Extractor API

The Extractor API defines the interfaces that are used to extract all the entities of the CP. All extractors should implement the interface defined below:

  • The init method is invoked to initialize the connections to a specified data source. It also loads all the entity configurations from the metadata files to the CP folder. The endpoint argument defines the necessary information to connect to the data source.
  • The checkConnection method is called to check whether the connection to the data source can be established or not.
  • The extract method is responsible for doing the actual extraction work for all the entities. The entities can be extracted in sequence or in parallel, depending on the implementation of the extractors. The status is returned once the task is finished or failed.
  • The abort method supports the abort extraction functionality during the extraction. If the execution was aborted, it returns true; otherwise, it returns false.

The BaseExtractor implements the IExtractor interface and handles all the common tasks for all extractors, such as initializing the extractor, loading the extraction model and source models, loading the settings for each extractor, handling the status persistence and so on. So that it is recommended to implement customized extractors based on the BaseExtractor.

Generally, all the extractors that extends BaseExtractor should overwrite the following methods:

1. getPlatformVersion()
2. checkConnection()throws ExtractorException
3. doExtract(String batchId, Map<String,String> lastModifiedMap, List<DcsEntity> entities) throws ExtractorException, InterrruptedException

The getPlatformVersion method is used to indicate which platform the current extractor is targeted to be based on. The version number should have 3 parts: <major version>, <minor version> and <patch version>. For ITBA 10.10, the platform version is 10.10.0.

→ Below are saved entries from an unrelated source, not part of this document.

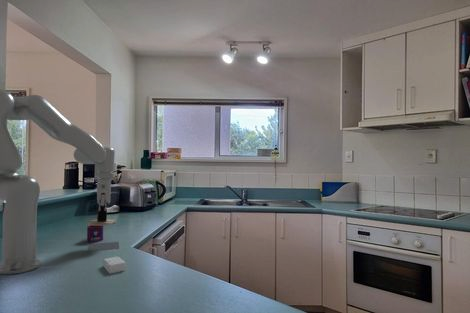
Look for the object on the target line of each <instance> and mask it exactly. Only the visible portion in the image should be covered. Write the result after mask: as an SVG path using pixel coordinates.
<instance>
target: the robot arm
mask: <svg viewBox="0 0 470 313" xmlns="http://www.w3.org/2000/svg"><path fill="white" fill-rule="evenodd" d="M8 120H9V121H29V120H30V121H32V122H33V123H34V124H36V125H37V126H38V127H39V128H40V129H41V130H43V132H45V133H46V134H47V135H48V136H49V137H51V139H53V140H56V141H59V142H61V143H64V144H67V145H70V146H72V147H74V148H76V149H75V150H74V152H73V158H74V160H75V161H76V162H77V163H79V164H82V165H94V180H95V181H96V182H97V184H96V201H97V204H98V209H99V211H98V210H97V212H98V221H106V214H107V215H108V210H107V211H106V209H107V203H108V204H111V195H112V194H111V191H112V181H114V178H115V177H114V176H115V173H114V172H115V155H116V154H115V152H116V151H115V149H114V148H113V147H108V146H107V147H105V146H103V145H102V143H100V142H99V141H98V140H97V139H96V138H95V137H94V136H92V135H91V134H90V133H89V132H86V131H85V130H84V129H82V128H80V127H79V126H77V125H75V124H73V123H72V122H70V121H69V120H68V119H67V118H66V117H65V116H64V115H63V114H61V113H60V111H59V110H58V109H57V108H56V107H54V105H52V104H51V103H50V102H49V101H48V100H47V99H46V98H45V97H43V96H41V95H39V94H31V95H30V94H29V95H26V96H13V94H12V93H10V92H9V91H7V90H5V89H0V200H2V201H5V204H4V208H3V213H2V247H1V248H2V253H1V254H2V258H1V260H2V261H1V264H0V274H1V275H12V274H13V275H14V274H23V273H26V272H30V271H33V270H35V269H36V270H37V269H38V268H39V267H41V266H42V260H41V259H38V258H37V237H38V236H37V233H38V232H37V228H38V227H37V221H38V220H37V218H38V217H37V216H38V215H37V214H38V205H39V204H38V203H39V199H40V193H41V189H40V185H39V183H38V181H37V180H36V179H35V178H34V177H32V176H30V175H26V174H19V172H18V171H19V170H20V169H21V168H22V165H23V158H22V155H21V153H20V152H19V149H18V147H17V146H16V144H15V141H14V140H13V138H12V136H11V134H10V132H9V129H8Z"/></svg>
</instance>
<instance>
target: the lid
mask: <svg viewBox="0 0 470 313" xmlns="http://www.w3.org/2000/svg"><path fill="white" fill-rule="evenodd" d="M98 211H99V208H98V209H97V216H96V219H93V220H88V221H87V224H86V225H87V226H91V225H94V226H103V227H104V226H111V225H115V224H116V223H117V221H116V220H115V219H110V218H109V219H108V218H107V216H108V213H107V214H106V221H98ZM106 211H107V212H108V209H107V208H106Z"/></svg>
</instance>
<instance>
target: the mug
mask: <svg viewBox="0 0 470 313" xmlns="http://www.w3.org/2000/svg"><path fill="white" fill-rule="evenodd" d="M102 241H104V225H103V226H94V225H87V228H86V242H87V243H97V242H98V243H100V242H102Z"/></svg>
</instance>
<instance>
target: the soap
mask: <svg viewBox="0 0 470 313" xmlns="http://www.w3.org/2000/svg"><path fill="white" fill-rule="evenodd" d="M102 267H103V268H104V269H105V270H106V271H107V273H109V274H116V273H120V271H121V272H125V271H126V270H127V263H126V262H125V261H124V260H123V259H122V258H120V257H119V256H114V257H108V258H103V260H102Z"/></svg>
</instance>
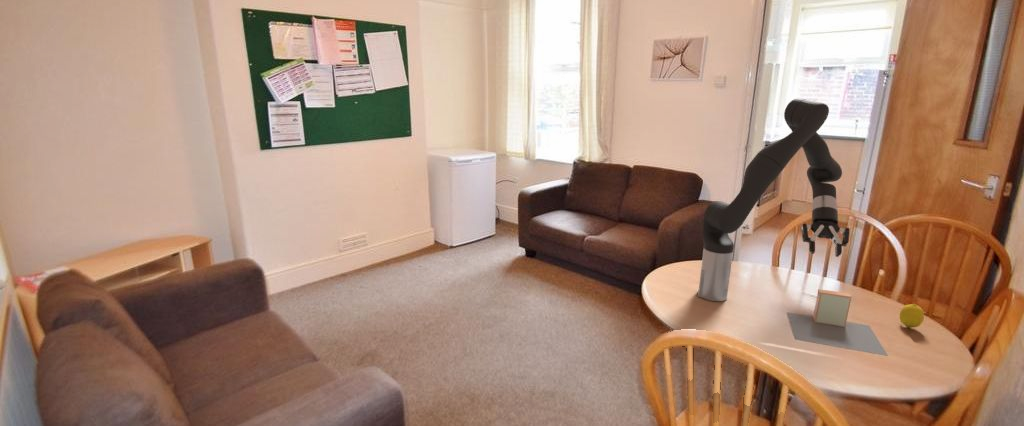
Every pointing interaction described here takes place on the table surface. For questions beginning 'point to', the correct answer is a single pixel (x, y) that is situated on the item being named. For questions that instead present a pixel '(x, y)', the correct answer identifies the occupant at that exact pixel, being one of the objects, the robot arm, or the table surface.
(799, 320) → the mat
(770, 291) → the table surface
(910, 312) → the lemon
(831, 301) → the tile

The checkConnection and the doExtract methods are the most important methods that you must implement:

  • The checkConnection is used to test the connection when adding new data sources.
  • The doExtractextracts the data when you click the start ETL or ETL is triggered by the scheduler.

Every check connection or data extraction is a separate process and cannot have an impact on other processes. This means that you cannot share the fields for different batches of extractor execution. For example, if you want to count the times of execution in your extractor, you must defined\ a non-static field named count and increase it in the doExtract method. You cannot get the correct result because for each extraction, a new extractor class instance is created and the count value is always 0 at the beginning.

The extractor class is dynamically loaded by the DCS framework. So that you can easily replace the extractor .JAR file to make your changes work immediately in the next batch execution.